BEGIN Data section

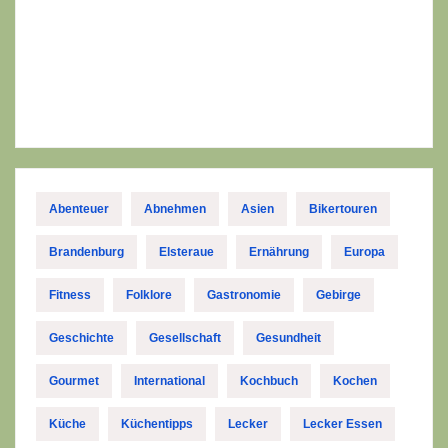
Abenteuer
Abnehmen
Asien
Bikertouren
Brandenburg
Elsteraue
Ernährung
Europa
Fitness
Folklore
Gastronomie
Gebirge
Geschichte
Gesellschaft
Gesundheit
Gourmet
International
Kochbuch
Kochen
Küche
Küchentipps
Lecker
Lecker Essen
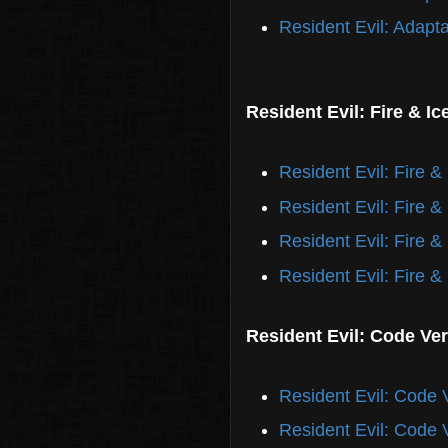
Resident Evil: Adapta
Resident Evil: Fire & Ic
Resident Evil: Fire &
Resident Evil: Fire &
Resident Evil: Fire &
Resident Evil: Fire &
Resident Evil: Code Ve
Resident Evil: Code 
Resident Evil: Code 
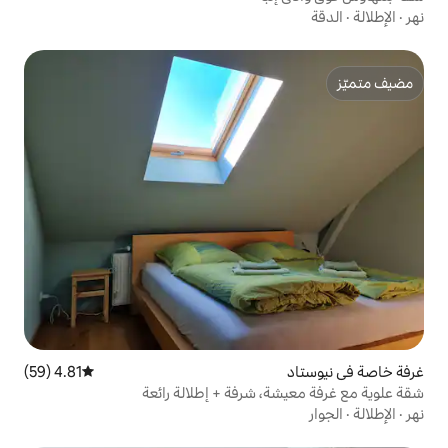
4.81 (59)
متوسط التقييم 4.81 من 5، 59 مراجعات
 شرفة + إطلالة رائعة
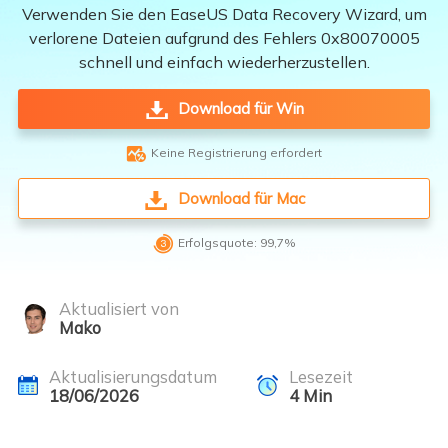
Verwenden Sie den EaseUS Data Recovery Wizard, um
verlorene Dateien aufgrund des Fehlers 0x80070005
schnell und einfach wiederherzustellen.
Download für Win

Keine Registrierung erfordert
Download für Mac

Erfolgsquote: 99,7%
Aktualisiert von
Mako
Aktualisierungsdatum
Lesezeit
18/06/2026
4
Min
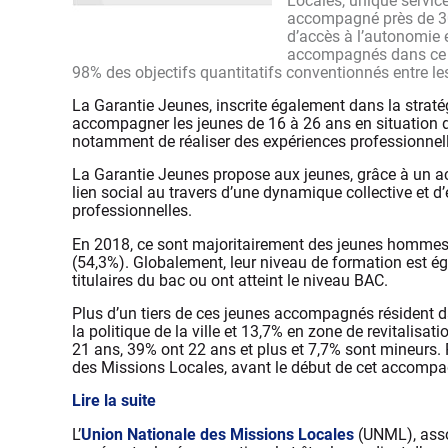
Locales, unique service 
accompagné près de 30
d’accès à l’autonomie 
accompagnés dans ce c
98% des objectifs quantitatifs conventionnés entre l
La Garantie Jeunes, inscrite également dans la stratég
accompagner les jeunes de 16 à 26 ans en situation de
notamment de réaliser des expériences professionnell
La Garantie Jeunes propose aux jeunes, grâce à un a
lien social au travers d’une dynamique collective et d
professionnelles.
En 2018, ce sont majoritairement des jeunes hommes
(54,3%). Globalement, leur niveau de formation est ég
titulaires du bac ou ont atteint le niveau BAC.
Plus d’un tiers de ces jeunes accompagnés résident dan
la politique de la ville et 13,7% en zone de revitalisa
21 ans, 39% ont 22 ans et plus et 7,7% sont mineurs.
des Missions Locales, avant le début de cet accompa
Lire la suite
L’
Union Nationale des Missions Locales
(UNML), assoc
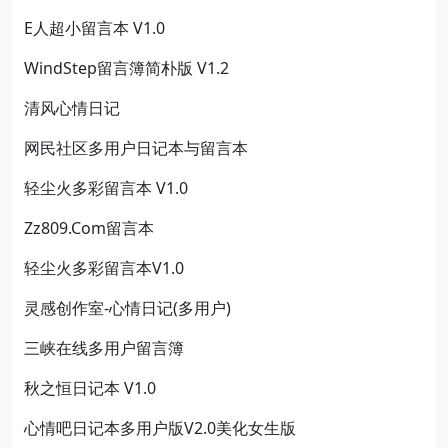
E人超小留言本 V1.0
WindStep留言簿简朴版 V1.2
清风心情日记
网民社区多用户日记本与留言本
轻尘火多彩留言本 V1.0
Zz809.Com留言本
轻尘火多彩留言本V1.0
灵感创作室-心情日记(多用户)
三峡在线多用户留言簿
秋之恒日记本 V1.0
心情吧日记本多用户版V2.0美化女生版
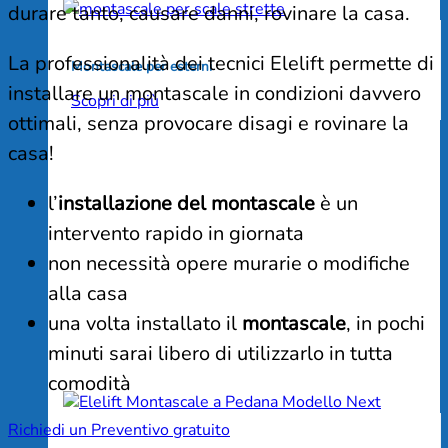
durare tanto, causare danni, rovinare la casa.
La professionalità dei tecnici Elelift permette di
Montascale per esterni
installare un montascale in condizioni davvero
Scopri di più
ottimali, senza provocare disagi e rovinare la
casa!
l’
installazione del montascale
è un
intervento rapido in giornata
non necessità opere murarie o modifiche
alla casa
una volta installato il
montascale
, in pochi
minuti sarai libero di utilizzarlo in tutta
comodità
Richiedi un Preventivo gratuito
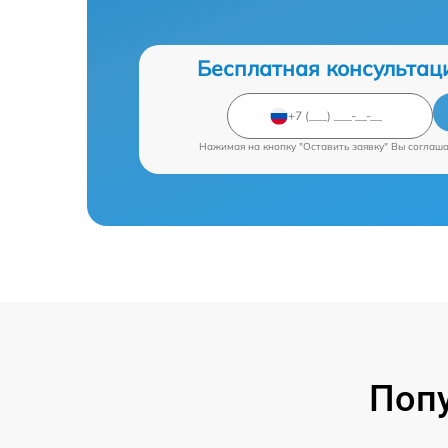
Бесплатная консультац
Нажимая на кнопку "Оставить заявку" Вы соглаш
Поп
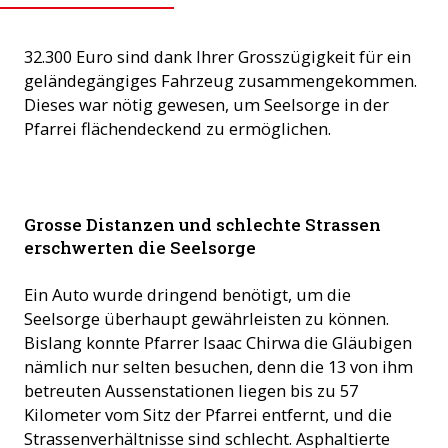
32.300 Euro sind dank Ihrer Grosszügigkeit für ein
geländegängiges Fahrzeug zusammengekommen.
Dieses war nötig gewesen, um Seelsorge in der
Pfarrei flächendeckend zu ermöglichen.
Das neue Auto ist eine wichtige Hilfe für die Pfarrei in
Grosse Distanzen und schlechte Strassen
Simbabwe! ©ACN
erschwerten die Seelsorge
Ein Auto wurde dringend benötigt, um die
Seelsorge überhaupt gewährleisten zu können.
Bislang konnte Pfarrer Isaac Chirwa die Gläubigen
nämlich nur selten besuchen, denn die 13 von ihm
betreuten Aussenstationen liegen bis zu 57
Kilometer vom Sitz der Pfarrei entfernt, und die
Strassenverhältnisse sind schlecht. Asphaltierte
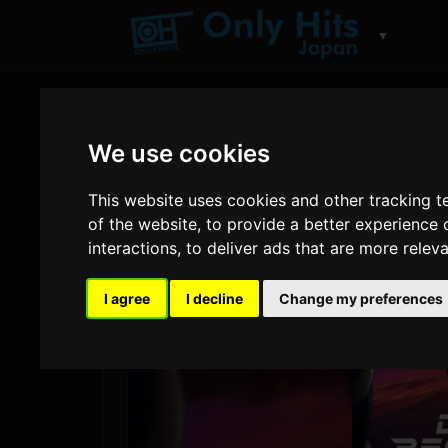
▼
We use cookies
This website uses cookies and other tracking 
of the website
,
to provide a better experience 
interactions
,
to deliver ads that are more relev
I agree
I decline
Change my preferences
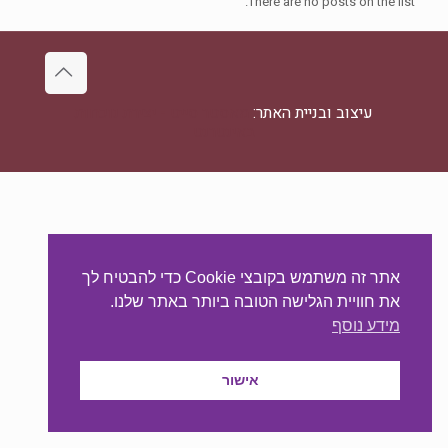
There are no posts on the list.
עיצוב ובניית האתר:
מאסטר סייט - יצירת נוכחות
באינטרנט
אתר זה משתמש בקובצי Cookie כדי להבטיח לך
את חוויית הגלישה הטובה ביותר באתר שלנו.
מידע נוסף
אישור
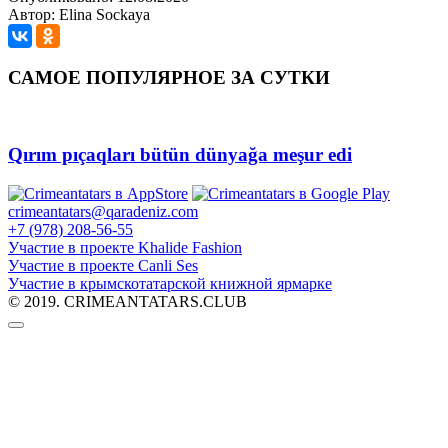
Автор: Elina Sockaya
САМОЕ ПОПУЛЯРНОЕ ЗА СУТКИ
Qırım pıçaqları bütün dünyağa meşur edi
crimeantatars@qaradeniz.com
+7 (978) 208-56-55
Участие в проекте Khalide Fashion
Участие в проекте Сanli Ses
Участие в крымскотатарской книжной ярмарке
© 2019. CRIMEANTATARS.CLUB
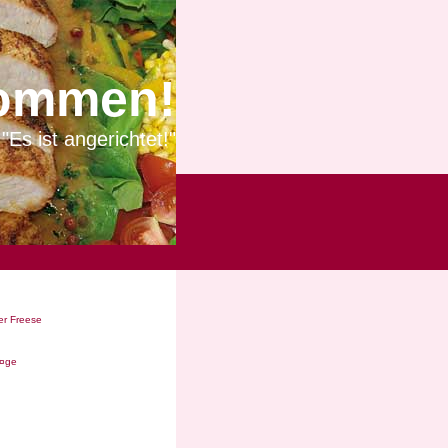
ommen!
"Es ist angerichtet!"
r Freese
Ã¤ge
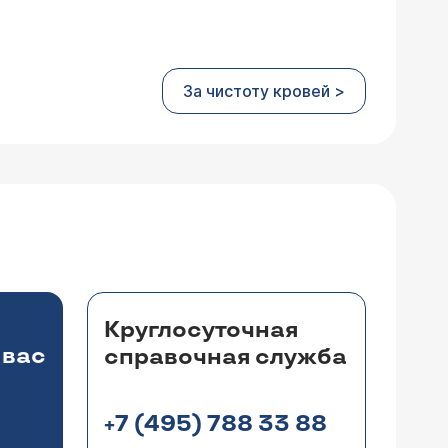
За чистоту кровей >
Круглосуточная
 вас
справочная служба
+7 (495) 788 33 88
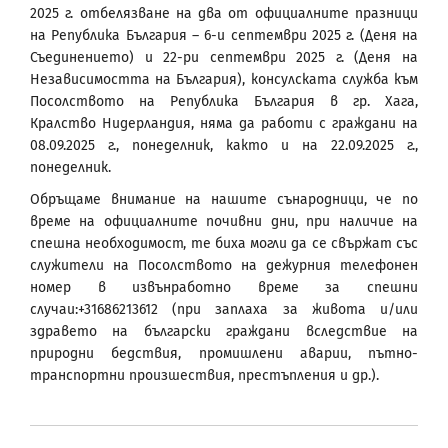
2025 г. отбелязване на два от официалните празници
на Република България – 6-и септември 2025 г. (Деня на
Съединението) и 22-ри септември 2025 г. (Деня на
Независимостта на България), консулската служба към
Посолството на Република България в гр. Хага,
Кралство Нидерландия, няма да работи с граждани на
08.09.2025 г., понеделник, както и на 22.09.2025 г.,
понеделник.
Обръщаме внимание на нашите сънародници, че по
време на официалните почивни дни, при наличие на
спешна необходимост, те биха могли да се свържат със
служители на Посолството на дежурния телефонен
номер в извънработно време за спешни
случаи:+31686213612 (при заплаха за живота и/или
здравето на български граждани вследствие на
природни бедствия, промишлени аварии, пътно-
транспортни произшествия, престъпления и др.).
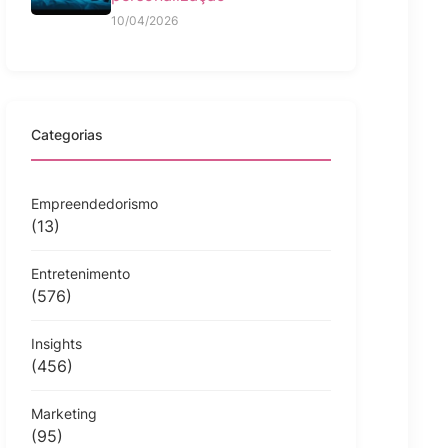
10/04/2026
Categorias
Empreendedorismo
(13)
Entretenimento
(576)
Insights
(456)
Marketing
(95)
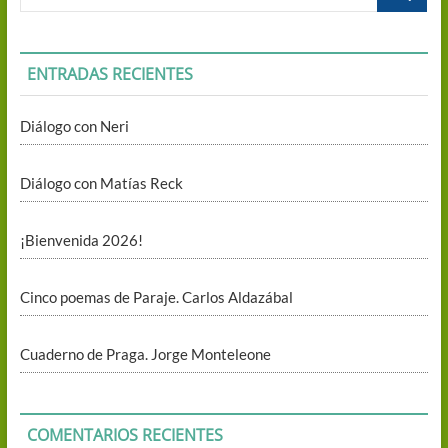
…
ENTRADAS RECIENTES
Diálogo con Neri
Diálogo con Matías Reck
¡Bienvenida 2026!
Cinco poemas de Paraje. Carlos Aldazábal
Cuaderno de Praga. Jorge Monteleone
COMENTARIOS RECIENTES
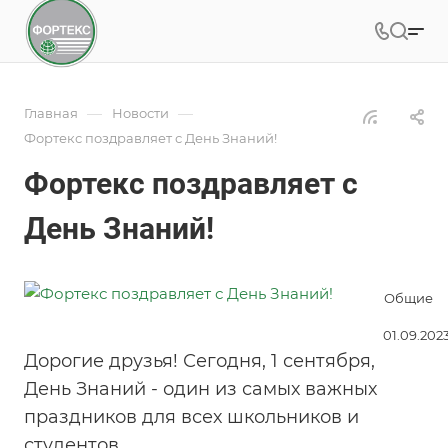
—
—
Главная
Новости
Фортекс поздравляет с День Знаний!
Фортекс поздравляет с
День Знаний!
Общие
01.09.202
Дорогие друзья! Сегодня, 1 сентября,
День Знаний - один из самых важных
праздников для всех школьников и
студентов.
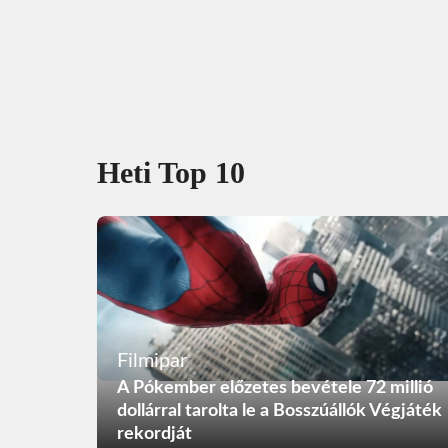
Heti Top 10
Filmipar
A Pókember előzetes bevétele 72 millió
dollárral tarolta le a Bosszúállók Végjáték
rekordját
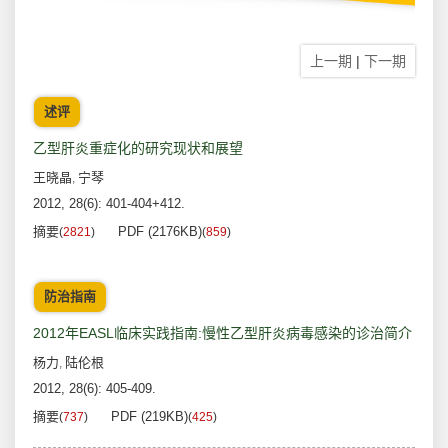
上一期
|
下一期
述评
乙型肝炎重症化的研究现状和展望
王晓晶
宁琴
,
2012, 28(6): 401-404+412.
摘要
PDF (2176KB)
(
2821
)
(
859
)
防治指南
2012年EASL临床实践指南:慢性乙型肝炎病毒感染的诊治简介
杨力
陆伦根
,
2012, 28(6): 405-409.
摘要
PDF (219KB)
(
737
)
(
425
)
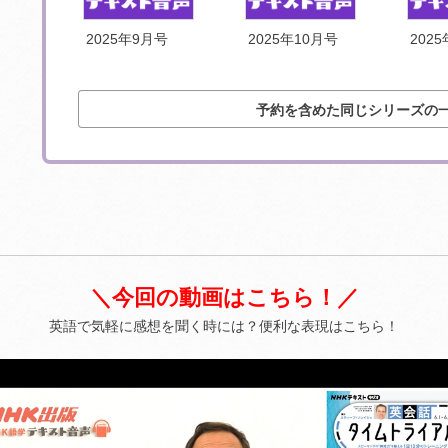
号
2025年9月号
2025年10月号
202
予約を含めた同じシリーズの
＼今回の動画はこちら！／
英語で気軽に感想を聞く時には？便利な表現はこちら！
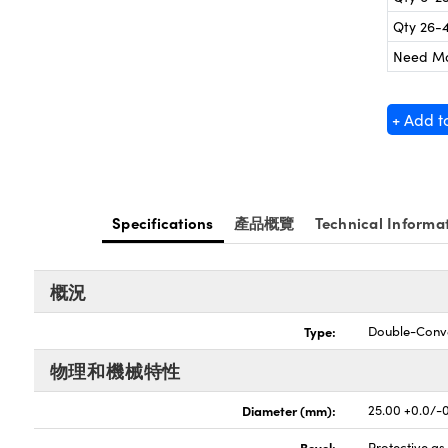
Qty 26-
Need M
+ Add t
Specifications
產品概覽
Technical Informa
概況
Type:
Double-Conv
物理和機械特性
Diameter (mm):
25.00 +0.0/-
Bevel:
Protective a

END Data section

→ Assigned task:
Extract from the items above every line that contains the word "България".

→ Exercise answer:
на Република България – 6-и септември 2025 г. (Деня на
Независимостта на България), консулската служба към
Посолството на Република България в гр. Хага,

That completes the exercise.